Pilgrimages like this are asked of all Baha’is who can make them, Kathy said. This year, about a dozen Whatcom County residents have traveled to Israel to pray and meditate in the shrines, visit the terraced gardens and walk the same streets as the faith’s founding prophet just over a century ago.
Pilgrimages, or visits to holy places, are an important part of several faiths, including Christianity and Islam. Every ablebodied Muslim is obliged to visit Mecca for the Hajj, which happens sometime between November and January.
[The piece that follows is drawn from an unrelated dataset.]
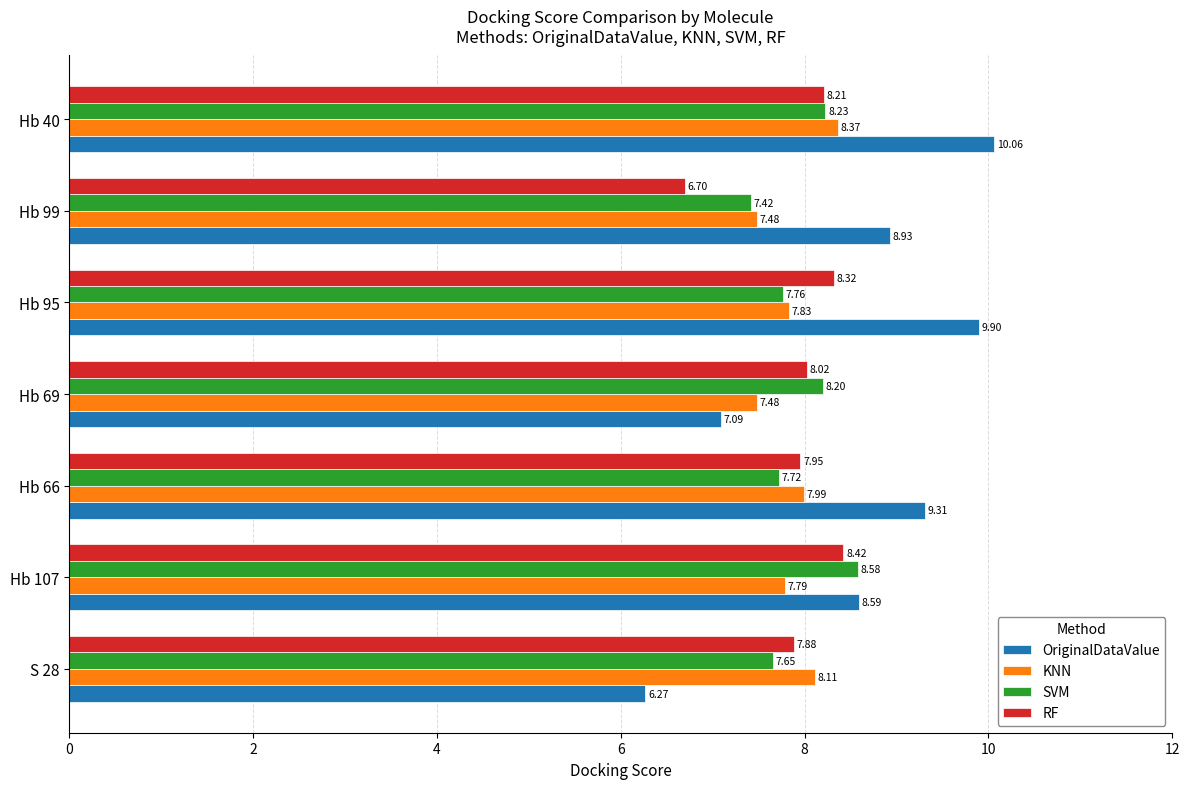

At which category is the sum across all series the highest?

Hb 40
And millions of Christians have flocked to places of deep spiritual significance to that faith.
Baha’is can’t apply to go on a pilgrimage more than once every five years, and the waiting list for Americans is about five years long, say the Tates, who are also taking Kathy’s two grown children on the trip.
Their trip coincides with one planned by Ellen Dodson and her family, of Nugents Corner. Dodson has never been on a full pilgrimage but has visited some of the sacred sites on shorter trips.
“I’m a pretty feet-on-theground kind of person,” Dodson said. On her last visit, she wasn’t expecting to feel anything more than a sense of interest in visiting the places with such historical significance to her faith.
Instead, she said, she was surprised to feel an overwhelming sense of peace and “the presence and connection with God.”
Whether the feeling was the result of something metaphysical or just her own powers of focus and concentration, she doesn’t know. But she can still capture the feeling years later in quiet moments.
“I’m looking forward to this booster shot,” said Ellen, who is traveling with her mother, Karen Dodson, 74, and her nieces, Dora, 16, Tamara, 14, and Abigail, 12.
The girls have been working in the family grocery store and saving as much as they can to pay for the trip, Ellen said.